There are two irreconcilable viewpoints in Hindu religious thought, and they are Monism (Advaita) and Dualism (Dvaita). They deal with the relationship between a hypothetical Creator or Supreme Intelligence on the one side, and all of Creation, including human beings, on the other.

The Dualist or Dvaita philosophy maintains that the two are independent entities that can never be the same. The Creator can bring Creation into existence and will it out of existence, but Creation never becomes one with the Creator. The implication of this on religious belief is that the Bhakta (devotee) is forever distinct from Bhagwan (God). The Dvaita concept of moksha (liberation) is that the soul of the bhakta is no longer required to be reincarnated again and again but gets to remain in the company of Bhagwan, deriving bliss from being able to see and worship Bhagwan for all time. (As an atheist, I cannot think of a better description of hell, but hey, to each their own.)

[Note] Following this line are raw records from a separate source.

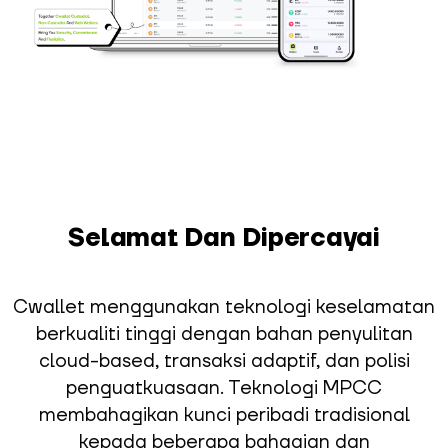
Selamat Dan Dipercayai
Cwallet menggunakan teknologi keselamatan
berkualiti tinggi dengan bahan penyulitan
cloud-based, transaksi adaptif, dan polisi
penguatkuasaan. Teknologi MPCC
membahagikan kunci peribadi tradisional
kepada beberapa bahagian dan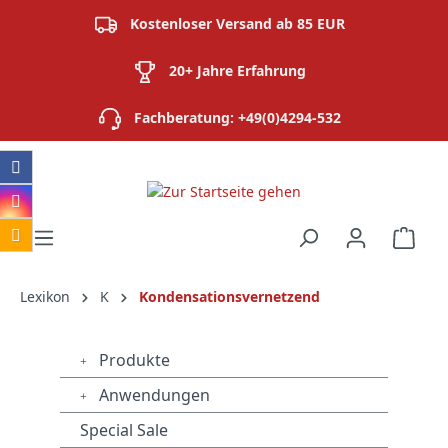
alt springen
Kostenloser Versand ab 85 EUR
20+ Jahre Erfahrung
Fachberatung: +49(0)4294-532
Ware
Lexikon
K
Kondensationsvernetzend
Produkte
Anwendungen
Special Sale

The Monist or Advaita concept is the very opposite. Advaita avers that the distinction between Creator and Creation is illusory. All Creation is but a manifestation of a Supreme Intelligence (the Brahman). Indeed, it makes no sense to call this intelligence a "creator" if there is nothing that is created. Even the Hindu Trinity of Creator, Preserver and Destroyer are just less abstract personifications of the ineffable Brahman. Liberation or moksha in the Advaita philosophy comes about when an individual's soul realises its true nature as just a manifestation of the Brahman, and instantaneously becomes one with it. All of Creation vanishes, so to speak, since it is recognised to be entirely illusory.

Comparing and contrasting the Dvaita and Advaita schools of thought with Western philosophy, we can readily see the parallels between Dvaita and the Abrahamic religions. A Christian, for example, believes that when they go to heaven, they will be with Jesus Christ and God, but will not themselves become one with Jesus or God. This is the dualist vision of heaven, where they will enjoy the blissful privilege of being able to praise God forever.

The lucky ones get to enjoy the unending company of the two gents at the top, including the bad-tempered one (seated) who expects to be constantly praised. Settle in for an eternity of boredom, because the landscape looks pretty bleak.

We can readily see the parallels with Dvaita.

The lucky ones get to perch precariously on the snake and forever sing the praises of the reclining gent. The clothes are more colourful, but even they can get boring  pretty quickly when we're talking eternity. 

Advaita though, has no parallel in Western philosophy. The notion that everything that we can observe is not real but in fact illusory is quite an original idea! Postulating that a Supreme Intelligence has created this illusion for itself on a whim (leela) is another original idea.

That's the bit I think Kanishka should add to his philosophical roundup. Advaita is a unique philosophical idea that does not seem to exist anywhere in Western philosophy.